Kokoro

“The widest land

Doom takes to part us, leaves thy heart in mine

With pulses that beat double.”

—Elizabeth Barrett Browning

She left her grayish green city once; she left for a town on the riverfront. When she returned she had so much luggage that she had to leave her heart behind. In order to make sure it wouldn’t get lost or accidentally dumped into the river, she entrusted it to a boy who had saved her life once, when she was about to choke in her own monotonous breath.
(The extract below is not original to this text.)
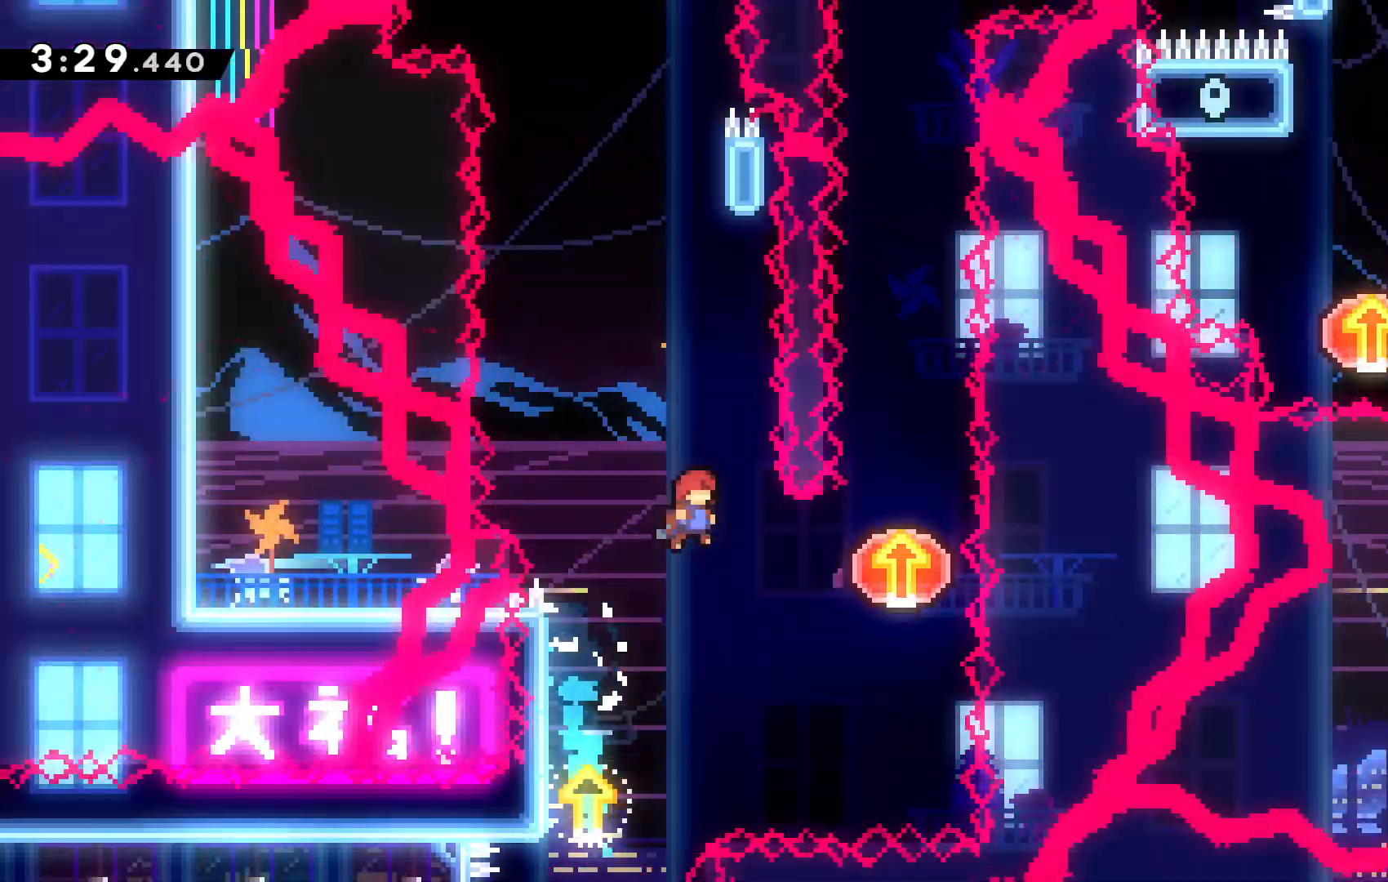
{"keys": ["up", "x"], "events": [[134, "x", "down"], [167, "c", "up"]]}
Despite the girl’s constant clumsiness, the boy insisted in saving her over and over and over again. Too bad the boy had to take off too, to his own town of rice paddies and hot springs.

Home again, her suitcase turned into drawers, the girl placed her hand against her chest. She felt nothing. Her face turned pale for a brief moment, but rather than despairing, she immediately dashed to her front door, to wait. Her heart’s custody couldn’t have just run away and let her die… or could it? Who’d want a heart in these days?

Months passed, and her face had lost all possible color and her limbs began to shake. However, something was lying by her feet. The first package had arrived. Then a second, and then a third made their appearance. The girl was receiving envelopes with hundreds of thousands of heartbeats to go on, plus a lifelong promise. When the promise arrived in a big box, she began to feel a trace of another heartbeat mingled with hers. She didn’t need an explanation to understand.

“It will be impossible to get it back the way I knew it,” she pondered every night in her bed. “If he comes to me someday, to my grayish green city, he will bring me a bigger heart, but we’ll have to share it. I don’t mind, though.”

She smiled then, placing her hand over her chest to feel its silence, picturing life when she would turn left in her horizontal slumbers to find the slow ticking of a piece of soul she had lost so long ago.